Changing the course of future events

Ultimately, Lai wants to prepare humanity to avoid future disasters or mitigate their effects through his rate-induced tipping research. His future projects in the area aim to take his current knowledge further.

Lai plans to use his findings from the rate-induced tipping research to create machine learning models that can pinpoint systemic calamities for more specific applications. For example, he hopes to create a model to predict the potential collapse of the Atlantic Meridional Overturning Circulation, a current system transporting warm and cold water throughout the ocean that keeps the climate mild in Western Europe.
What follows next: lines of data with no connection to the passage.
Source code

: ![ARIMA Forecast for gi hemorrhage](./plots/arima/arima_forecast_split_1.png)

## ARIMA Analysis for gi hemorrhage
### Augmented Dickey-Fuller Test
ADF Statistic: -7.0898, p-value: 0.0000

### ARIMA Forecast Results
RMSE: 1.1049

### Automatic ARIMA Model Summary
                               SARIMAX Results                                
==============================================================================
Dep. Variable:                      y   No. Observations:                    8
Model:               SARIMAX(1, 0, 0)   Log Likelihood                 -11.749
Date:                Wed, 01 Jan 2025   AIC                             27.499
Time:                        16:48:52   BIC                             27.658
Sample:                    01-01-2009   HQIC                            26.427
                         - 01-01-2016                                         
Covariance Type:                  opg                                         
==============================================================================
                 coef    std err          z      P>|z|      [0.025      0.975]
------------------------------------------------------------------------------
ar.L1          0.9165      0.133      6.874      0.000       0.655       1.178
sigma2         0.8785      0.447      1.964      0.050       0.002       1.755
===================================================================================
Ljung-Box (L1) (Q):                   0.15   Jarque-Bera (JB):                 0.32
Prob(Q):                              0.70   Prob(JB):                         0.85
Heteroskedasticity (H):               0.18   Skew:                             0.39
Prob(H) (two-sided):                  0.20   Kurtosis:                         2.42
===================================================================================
The currents’ movement is slowing as the oceans warm, and the machine learning model would build on Lai’s established research to determine when Western Europe should prepare for severe changes in the climate due to the currents’ decline.

As he sets out to understand and predict sudden systemic changes in nonlinear and complex dynamical systems and beyond, Lai is confident ASU serves as a great institution at which to conduct his research.

“This line of research is strongly interdisciplinary among applied mathematics, physics, engineering, ecology, scientific computing and machine learning,” he says. “ASU has provided a world-class interdisciplinary environment that greatly facilitated the research.”

Lai also emphasizes the importance of having his work published in PNAS.

“PNAS is a selective journal,” Lai says. “A paper published in PNAS will receive attention from the research community. It will also be helpful for the career development of my postdoctoral fellow and coauthor Shirin Panahi.”